Yingpan Man, from 3rd to 4th century, is the newest of the mummies included… (Bowers Museum )
The Taklimakan Desert in northern China is one of the largest in the world -- vast and inhospitable, and its howling winds were once thought the cries of ghosts and demons. Yet since ancient times, travelers have braved its edges, some engaging in the East-West trade that eventually earned the routes a fabled name, the Silk Road.
This weekend, the Bowers Museum opens an exhibition featuring about 150 artifacts from the area, "Secrets of the Silk Road: Mystery Mummies of China" (through July 25). The stars of the show are two mummies and the trappings of a third, already celebrities in the world of archaeology. Found in burial sites of different eras, they are Caucasoid -- a discovery that has been unsettling for Beijing, resulting in long-standing bans on their export.
"The Bowers has pulled off a real coup," says Victor Mair, professor of Chinese language and literature at the University of Pennsylvania and a consultant to the exhibition. It is the first time any Chinese mummies have been shown in the U.S. Two of them actually predate the Silk Road, which began during the Han dynasty (206 BC-AD 220).
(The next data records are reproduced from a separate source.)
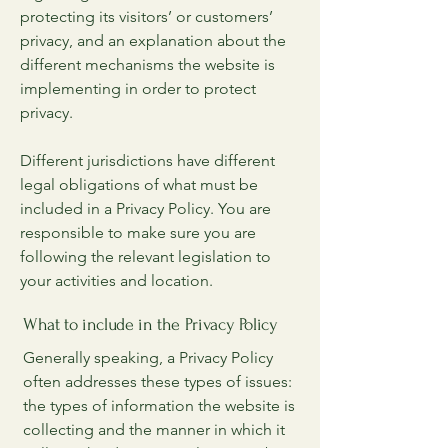
protecting its visitors’ or customers’
privacy, and an explanation about the
different mechanisms the website is
implementing in order to protect
privacy.
Different jurisdictions have different
legal obligations of what must be
included in a Privacy Policy. You are
responsible to make sure you are
following the relevant legislation to
your activities and location.
What to include in the Privacy Policy
Generally speaking, a Privacy Policy
often addresses these types of issues:
the types of information the website is
collecting and the manner in which it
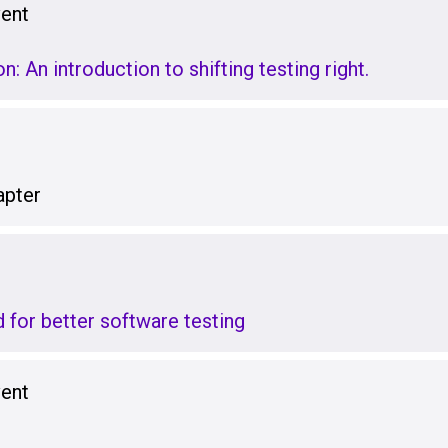
vent
: An introduction to shifting testing right.
pter
 for better software testing
vent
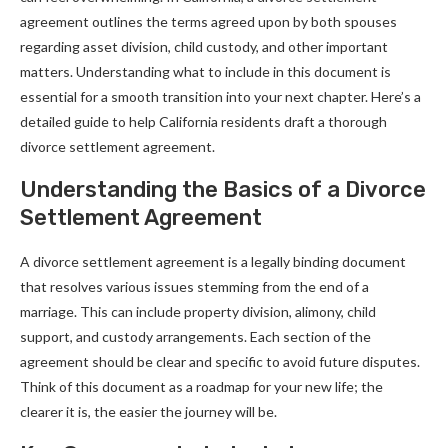
agreement outlines the terms agreed upon by both spouses
regarding asset division, child custody, and other important
matters. Understanding what to include in this document is
essential for a smooth transition into your next chapter. Here’s a
detailed guide to help California residents draft a thorough
divorce settlement agreement.
Understanding the Basics of a Divorce
Settlement Agreement
A divorce settlement agreement is a legally binding document
that resolves various issues stemming from the end of a
marriage. This can include property division, alimony, child
support, and custody arrangements. Each section of the
agreement should be clear and specific to avoid future disputes.
Think of this document as a roadmap for your new life; the
clearer it is, the easier the journey will be.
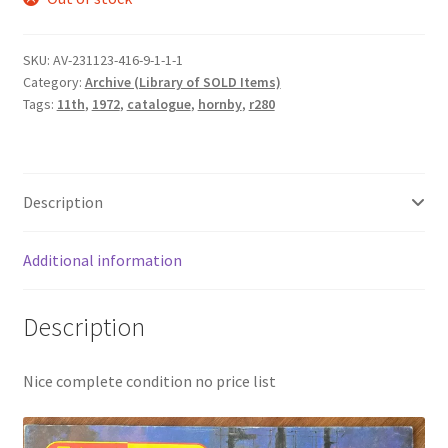
was:
is:
£8.50.
£7.50.
SKU:
AV-231123-416-9-1-1-1
Category:
Archive (Library of SOLD Items)
Tags:
11th
,
1972
,
catalogue
,
hornby
,
r280
Description
Additional information
Description
Nice complete condition no price list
"The Beauty of Xiaohe is the most spectacular of all the mummies," says Mair. "She's very beautiful, placid, with long eyelashes and wearing a very jaunty hat with cords wrapped around it and feathers stuck in it. Take one look and one is captivated by her."
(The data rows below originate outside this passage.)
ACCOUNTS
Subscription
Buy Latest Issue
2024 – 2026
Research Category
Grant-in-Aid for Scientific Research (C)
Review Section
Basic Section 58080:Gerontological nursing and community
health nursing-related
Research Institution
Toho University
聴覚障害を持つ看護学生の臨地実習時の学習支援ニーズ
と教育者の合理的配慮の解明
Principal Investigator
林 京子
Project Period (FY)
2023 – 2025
That is, if you like desiccated figures. Her skin is shrunken around the skull, although she is remarkably well preserved -- with long, auburn tresses -- for being 3,800 years old. Then there is a baby in swaddling and a bright blue felt cap from the 8th century BC. Stones cover his eyes, and a kind of baby bottle made from a goat's udder will be displayed with him.
The newest of the mummies -- or at least the trappings, since his body isn't coming to Santa Ana -- is Yingpan Man, dating to the 3rd to 4th century. His face was covered with a mask with a gold band across the forehead, and he wore a wool robe bearing designs of animals, trees and muscular youths that reflect Western influences, says Elizabeth Barber, a prehistoric textile expert who wrote for the exhibit catalog.
Last year, Bowers President Peter Keller and board member Anne Shih went to China to arrange for loans from the Xinjiang Uygur Autonomous Region Museum and the Xinjiang Institute of Archaeology. In addition to selecting the figures, they culled a host of other items from the Silk Road.
Textiles in the exhibit, some only in fragments, are among the most astonishing for their state of preservation, workmanship and bright colors. "They've been preserved so well because the dry, salty sand sucks the water out of everything," says Barber. "Also, the salt in the sand preserves the colors."
The cosmopolitan nature of the Tang Dynasty era (618-906) is reflected in figurines with large noses and full beards, such as the robust figure of a "hu" (foreigner) in a long robe.
Tang nobility enjoyed the finer things: Witness a pair of fiber shoes with upturned toes, a painted round fan and a couple of eyeshades -- hammered bronze eyepieces with multiple pinholes punched into them, to allow wearers to withstand the sun's glare. There also are preserved food items, including a spectacular little chrysanthemum-shaped dessert and a spring roll section (yes, with the filling inside).